DATA FOR THIS EXERCISE:
********************

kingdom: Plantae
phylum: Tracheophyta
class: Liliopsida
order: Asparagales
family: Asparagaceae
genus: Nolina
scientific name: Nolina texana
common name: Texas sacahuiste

********************

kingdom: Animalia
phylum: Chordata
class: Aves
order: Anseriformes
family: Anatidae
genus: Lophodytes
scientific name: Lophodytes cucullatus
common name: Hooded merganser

********************

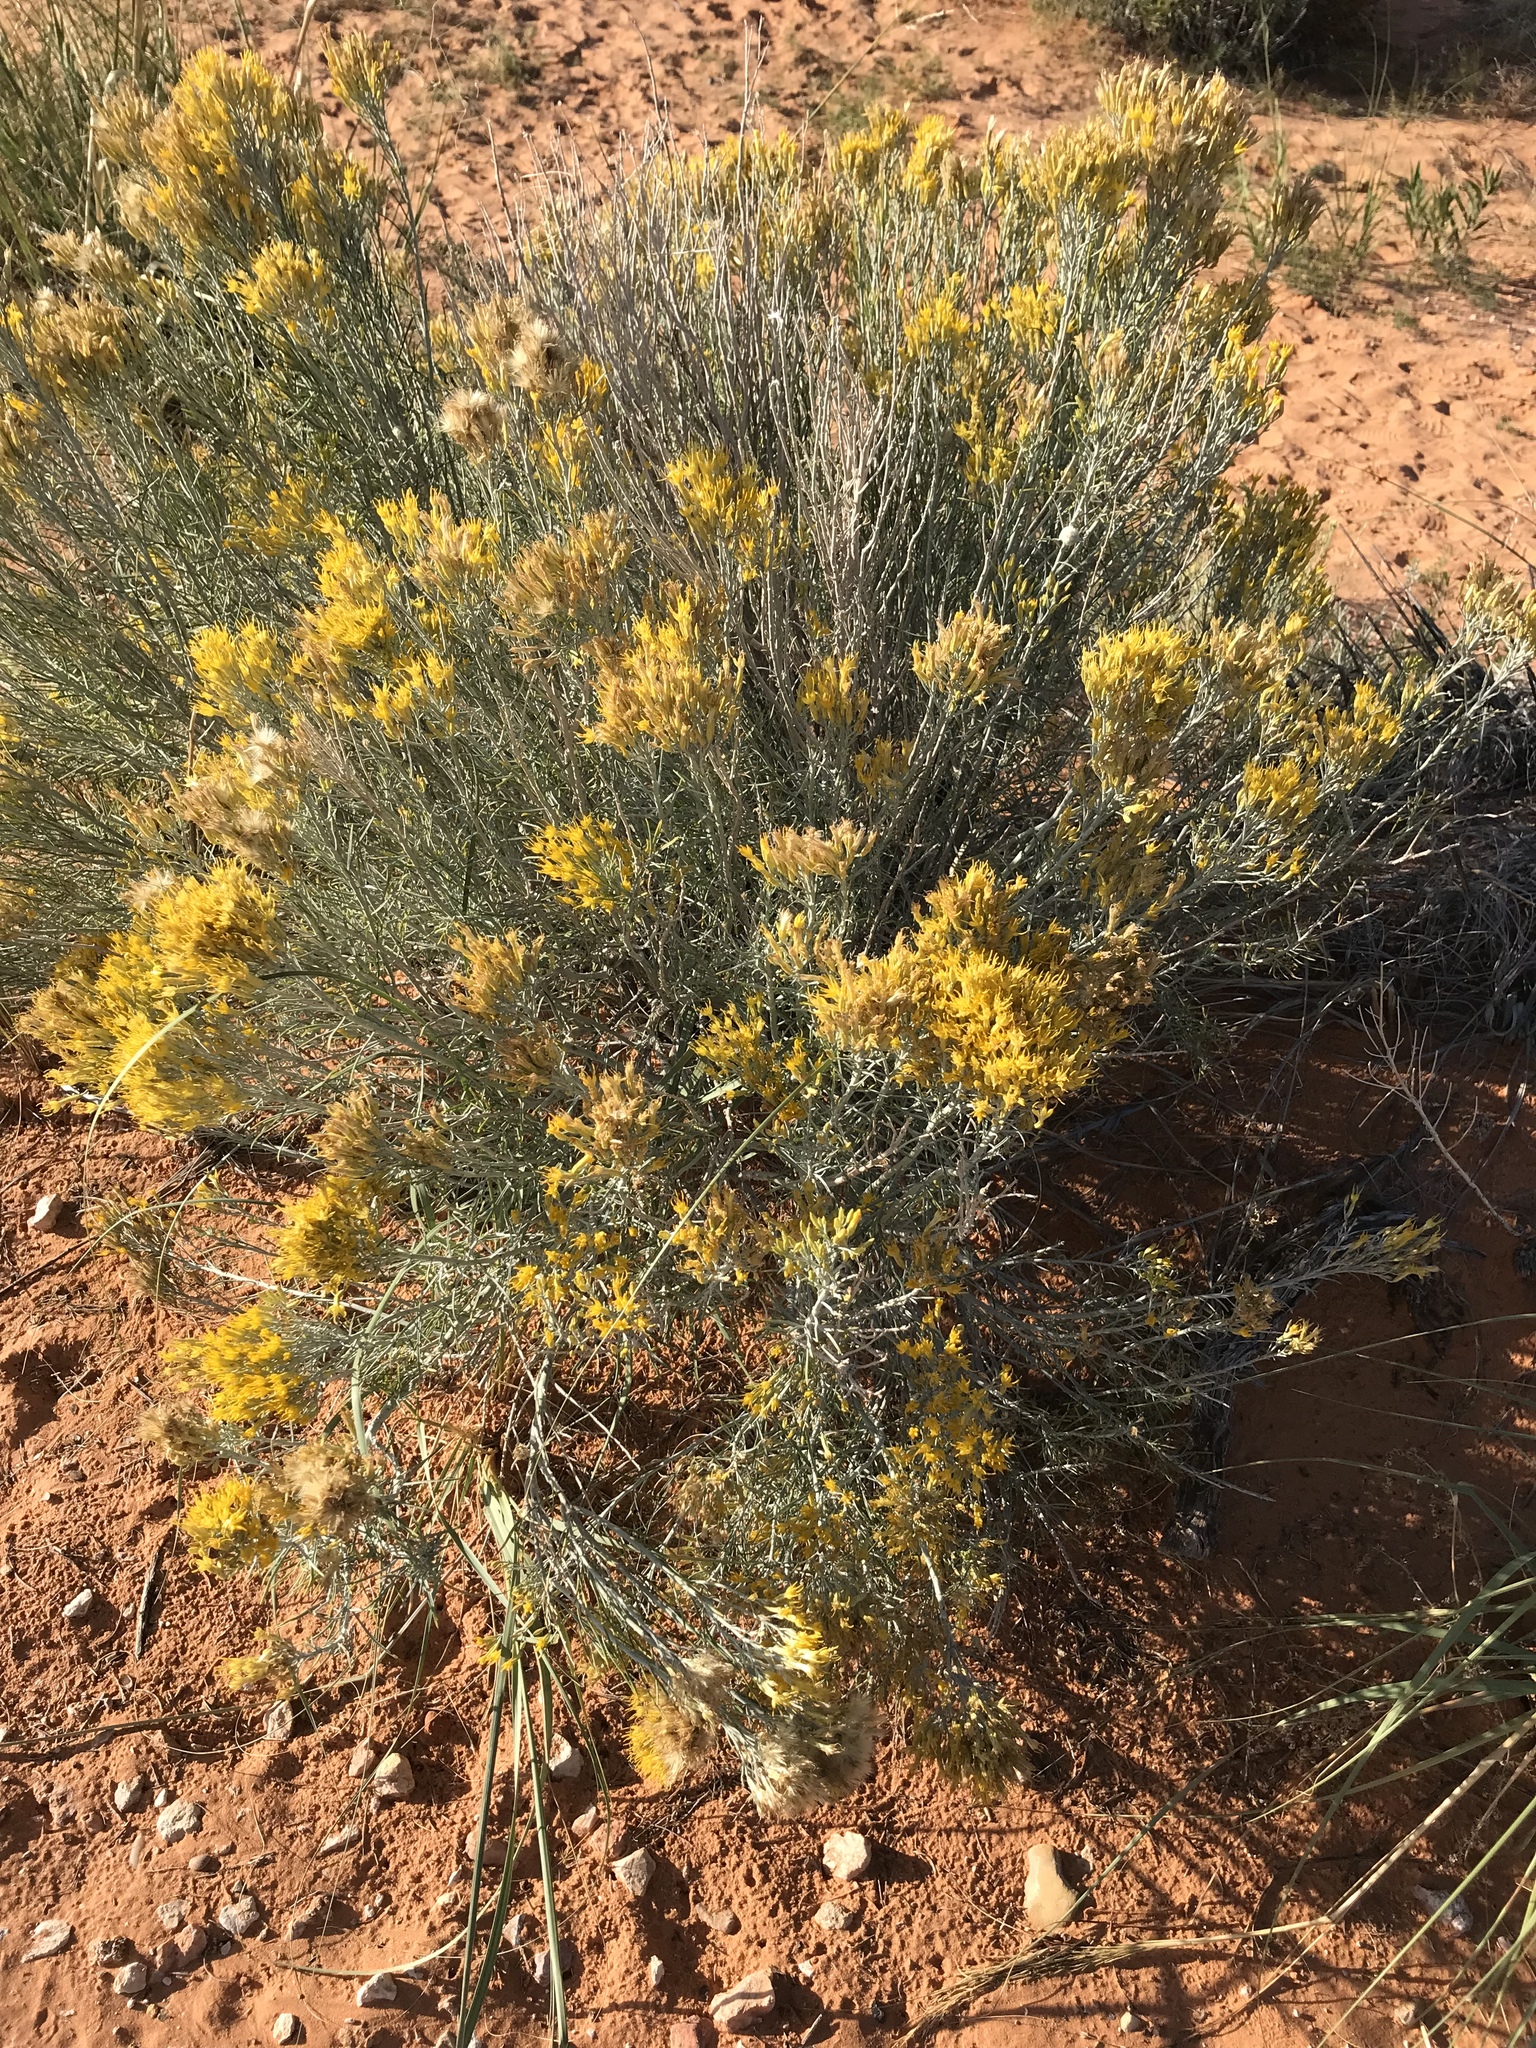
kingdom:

********************

Reproduce the stretch of the records from the line containing "kingdom: Plantae" through the line containing "common name: Texas sacahuiste", keeping each line unchanged.

EXERCISE OUTPUT:
kingdom: Plantae
phylum: Tracheophyta
class: Liliopsida
order: Asparagales
family: Asparagaceae
genus: Nolina
scientific name: Nolina texana
common name: Texas sacahuiste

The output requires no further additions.